La “scienza” è conoscenza
“universale”. Questo è il postulato che Kant accetta dalla tradizione
filosofica dell’Occidente: il relativismo e lo scetticismo non sono “scienza”,
anzi nascono e crescono proprio dal bisogno di rifiutare il dogmatismo della
scienza. Kant è impegnato nella ricerca di una “scienza” non dogmatica che
ridefinisca il rapporto fra soggetto e oggetto: in questa ricerca, dopo aver
analizzato le caratteristiche della conoscenza empirica, è necessario trovare
le forme a
priori dell’intelletto e della ragione che garantiscano l’universalità del
sapere.
I. Kant, Critica della ragion
pura, Introduzione alla seconda edizione
I. Della conoscenza pura ed empirica
Non vi è dubbio che la nostra conoscenza cominci con
l’esperienza: poiché altrimenti da che cosa potrebbe essere svegliata in
esercizio la nostra facoltà conoscitiva se ciò non fosse mediante oggetti, che
toccano i nostri sensi e in parte producono da sé rappresentazioni, in parte
mettono in movimento la nostra attività intellettuale, a paragonarli,
connetterli o dividerli, e cosí elaborare la materia prima delle impressioni
sensibili in una conoscenza degli oggetti? Secondo il tempo, dunque, nessuna
conoscenza precede in noi all’esperienza, e ogni conoscenza comincia con
questa.
Ma sebbene ogni nostra conoscenza s’inizi con l’esperienza,
non sorge però, per questo, tutta dall’esperienza. Poiché potrebbe anche essere
che la stessa nostra conoscenza per esperienza fosse un composto di ciò che
riceviamo mediante impressioni e di ciò che la nostra propria facoltà
conoscitiva (semplicemente all’occasione di impressioni sensibili) ci porge da
se stessa: mentre noi non distinguiamo questa aggiunta da quella materia
originaria prima che un lungo esercizio non ce ne abbia fatto attenti, e
disposti alla loro separazione.
Vi è dunque almeno una questione che richiede una piú
stretta ricerca, e da non risolvere cosí a prima vista: se vi sia una simile
conoscenza indipendente dall’esperienza e anche da tutte le impressioni dei
sensi. Siffatte conoscenze si dicono a priori, e si distinguono dalle
conoscenze “empiriche”, che hanno le loro fonti a posteriori, cioè
nell’esperienza.
Delle conoscenze a priori si chiamano poi “pure” quelle a
cui non è mescolato nulla di empirico. Per esempio, la proposizione: ogni
mutamento ha la sua causa, è una proposizione a priori, ma non pura, perché il
mutamento è un concetto che può essere tratto solo dall’esperienza.

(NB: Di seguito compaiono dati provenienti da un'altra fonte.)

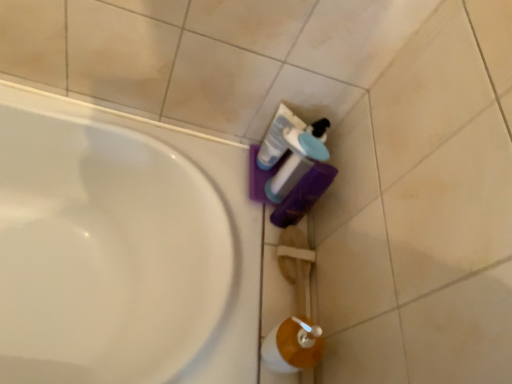
What do you see at coordinates (298, 159) in the screenshot? The image size is (512, 384). I see `translucent plastic bottle at lower right` at bounding box center [298, 159].

What are the coordinates of `translucent plastic bottle at lower right` in the screenshot? It's located at (298, 159).

The height and width of the screenshot is (384, 512). What do you see at coordinates (277, 137) in the screenshot?
I see `white glossy mouthwash at center` at bounding box center [277, 137].

Where is `white glossy mouthwash at center`? white glossy mouthwash at center is located at coordinates (277, 137).

You are a GUI agent. You are given a task and a screenshot of the screen. Output one action in this format:
    pyautogui.click(x=<x>, y=<y>)
    Task: Click on the translucent plastic bottle at lower right
    This screenshot has height=384, width=512.
    Given the screenshot: What is the action you would take?
    [298, 159]

Which is more to the right, translucent plastic bottle at lower right or white glossy mouthwash at center?

From the viewer's perspective, translucent plastic bottle at lower right appears more on the right side.

From the picture: Is translucent plastic bottle at lower right behind white glossy mouthwash at center?

No, translucent plastic bottle at lower right is closer to the camera.

Is point (283, 187) closer or farther from the camera than point (274, 141)?

Clearly, point (283, 187) is closer to the camera than point (274, 141).

From the image's perspective, who appears lower, translucent plastic bottle at lower right or white glossy mouthwash at center?

From the image's view, translucent plastic bottle at lower right is below.

From a real-world perspective, is translucent plastic bottle at lower right positioned above or below white glossy mouthwash at center?

From a real-world perspective, translucent plastic bottle at lower right is physically above white glossy mouthwash at center.

Considering the relative sizes of translucent plastic bottle at lower right and white glossy mouthwash at center in the image provided, is translucent plastic bottle at lower right thinner than white glossy mouthwash at center?

No, translucent plastic bottle at lower right is not thinner than white glossy mouthwash at center.

Considering the sizes of objects translucent plastic bottle at lower right and white glossy mouthwash at center in the image provided, who is taller, translucent plastic bottle at lower right or white glossy mouthwash at center?

translucent plastic bottle at lower right.

Between translucent plastic bottle at lower right and white glossy mouthwash at center, which one has larger size?

translucent plastic bottle at lower right.

Which is correct: translucent plastic bottle at lower right is inside white glossy mouthwash at center, or outside of it?

translucent plastic bottle at lower right cannot be found inside white glossy mouthwash at center.

Is translucent plastic bottle at lower right next to white glossy mouthwash at center?

Yes, translucent plastic bottle at lower right is right next to white glossy mouthwash at center and making contact.

Is translucent plastic bottle at lower right looking in the opposite direction of white glossy mouthwash at center?

Yes, translucent plastic bottle at lower right is facing away from white glossy mouthwash at center.

I want to click on mouthwash below the translucent plastic bottle at lower right (from a real-world perspective), so click(x=277, y=137).

Can you confirm if white glossy mouthwash at center is positioned to the right of translucent plastic bottle at lower right?

No, white glossy mouthwash at center is not to the right of translucent plastic bottle at lower right.

Is white glossy mouthwash at center behind translucent plastic bottle at lower right?

Yes, white glossy mouthwash at center is further from the viewer.

Considering the points (284, 126) and (306, 138), which point is behind, point (284, 126) or point (306, 138)?

The point (284, 126) is farther from the camera.

From the image's perspective, which is below, white glossy mouthwash at center or translucent plastic bottle at lower right?

translucent plastic bottle at lower right, from the image's perspective.

From a real-world perspective, between white glossy mouthwash at center and translucent plastic bottle at lower right, who is vertically higher?

From a 3D spatial view, translucent plastic bottle at lower right is above.

Looking at their sizes, would you say white glossy mouthwash at center is wider or thinner than translucent plastic bottle at lower right?

Considering their sizes, white glossy mouthwash at center looks slimmer than translucent plastic bottle at lower right.

Between white glossy mouthwash at center and translucent plastic bottle at lower right, which one has less height?

Standing shorter between the two is white glossy mouthwash at center.

Who is bigger, white glossy mouthwash at center or translucent plastic bottle at lower right?

With larger size is translucent plastic bottle at lower right.

Choose the correct answer: Is white glossy mouthwash at center inside translucent plastic bottle at lower right or outside it?

white glossy mouthwash at center lies outside translucent plastic bottle at lower right.

Are white glossy mouthwash at center and translucent plastic bottle at lower right beside each other?

Indeed, white glossy mouthwash at center and translucent plastic bottle at lower right are beside each other and touching.

Is white glossy mouthwash at center looking in the opposite direction of translucent plastic bottle at lower right?

white glossy mouthwash at center does not have its back to translucent plastic bottle at lower right.

You are a GUI agent. You are given a task and a screenshot of the screen. Output one action in this format:
    pyautogui.click(x=<x>, y=<y>)
    Task: Click on the mouthwash that is behind the translucent plastic bottle at lower right
    
    Given the screenshot: What is the action you would take?
    pyautogui.click(x=277, y=137)

Image resolution: width=512 pixels, height=384 pixels. Find the location of `cleaning product in front of the white glossy mouthwash at center`. cleaning product in front of the white glossy mouthwash at center is located at coordinates (298, 159).

Find the location of `mouthwash lying behind the translucent plastic bottle at lower right`. mouthwash lying behind the translucent plastic bottle at lower right is located at coordinates (277, 137).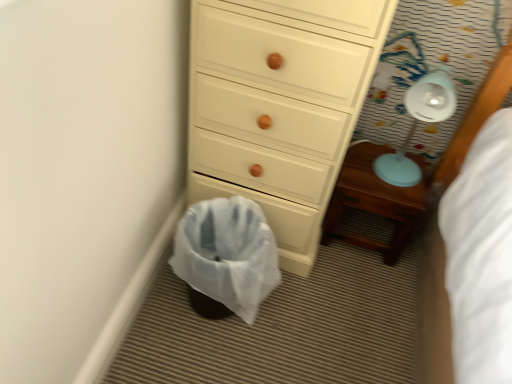
Where is `free location above wooden nightstand at lower right (from a real-world perspective)`? This screenshot has height=384, width=512. free location above wooden nightstand at lower right (from a real-world perspective) is located at coordinates (378, 169).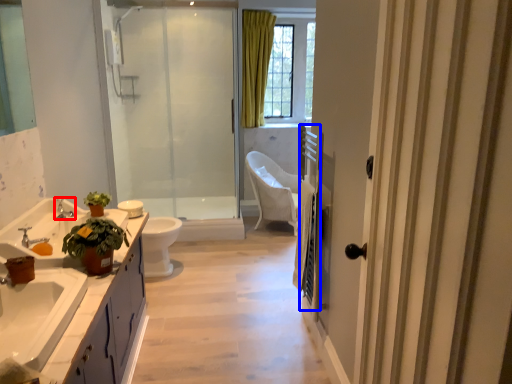
Question: Which object appears closest to the camera in this image, tap (highlighted by a red box) or balustrade (highlighted by a blue box)?

Choices:
 (A) tap
 (B) balustrade

Answer: (B)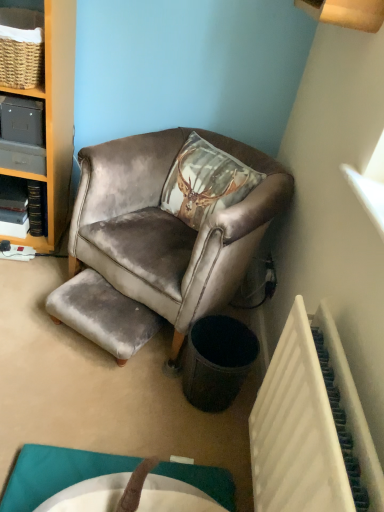
You are a GUI agent. You are given a task and a screenshot of the screen. Output one action in this format:
    pyautogui.click(x=<x>, y=<y>)
    Task: Click on the vacant area that is in front of velvet grey stool at lower left
    The width and height of the screenshot is (384, 512).
    Given the screenshot: What is the action you would take?
    pyautogui.click(x=84, y=392)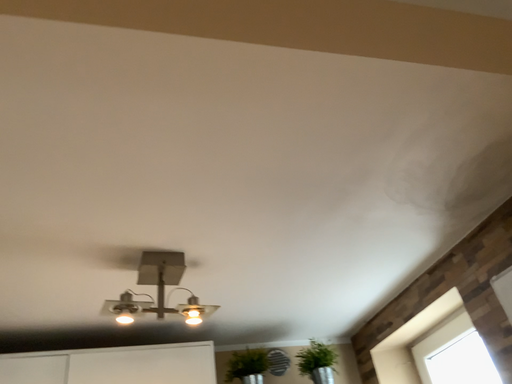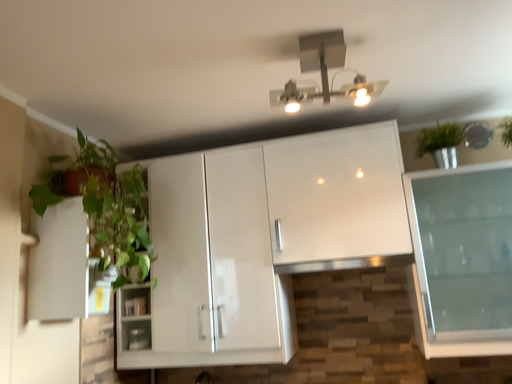
Question: Which way did the camera rotate in the video?

Choices:
 (A) rotated downward
 (B) rotated upward

Answer: (A)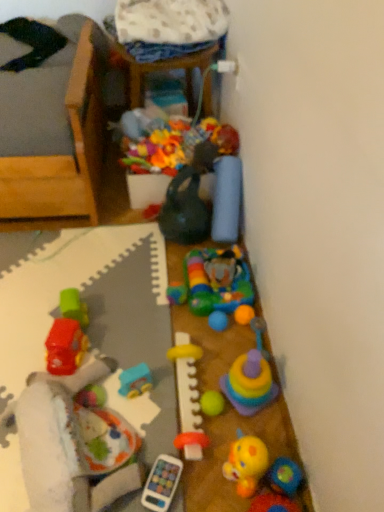
Locate an element on the screen. The image size is (384, 512). vacant space situated above rubberized plastic elephant at center, marked as the 6th toy in a right-to-left arrangement (from a real-world perspective) is located at coordinates (215, 279).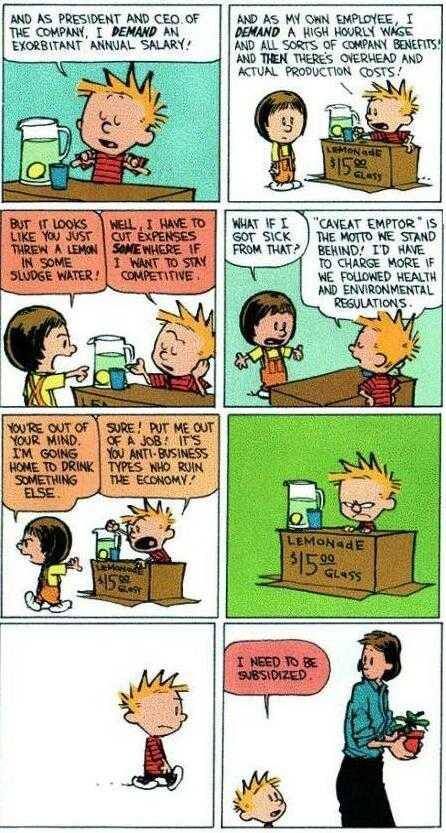
Image resolution: width=446 pixels, height=833 pixels. I want to click on inverted cardboard box, so click(x=163, y=188), click(x=371, y=172), click(x=335, y=375), click(x=158, y=396), click(x=158, y=591), click(x=372, y=570).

II. Noi siamo in possesso di certe conoscenze a priori, e anche l’intelligenza comune non ne è mai priva
Importa qui trattare di un segno, da cui noi possiamo
sicuramente distinguere una conoscenza pura dall’empirica. L’esperienza ci
insegna appunto che qualche cosa è conformata cosí o cosí, ma non come ciò non
possa essere diversamente. Se dunque si trova primamente una proposizione che
venga pensata insieme con la sua necessità, essa è un giudizio a priori: se
essa poi non è inoltre dedotta da nessun’altra, che non sia essa stessa, di
nuovo, valida come una proposizione necessaria, allora essa è assolutamente a
priori.
In secondo luogo: l’esperienza non conferisce mai ai suoi
giudizi vera e rigorosa “universalità”, ma solo presunta o comparativa
(mediante induzione); tanto che si deve dire, propriamente: per quanto noi
abbiamo fin qui percepito, non si trova eccezione a questa o a quella regola.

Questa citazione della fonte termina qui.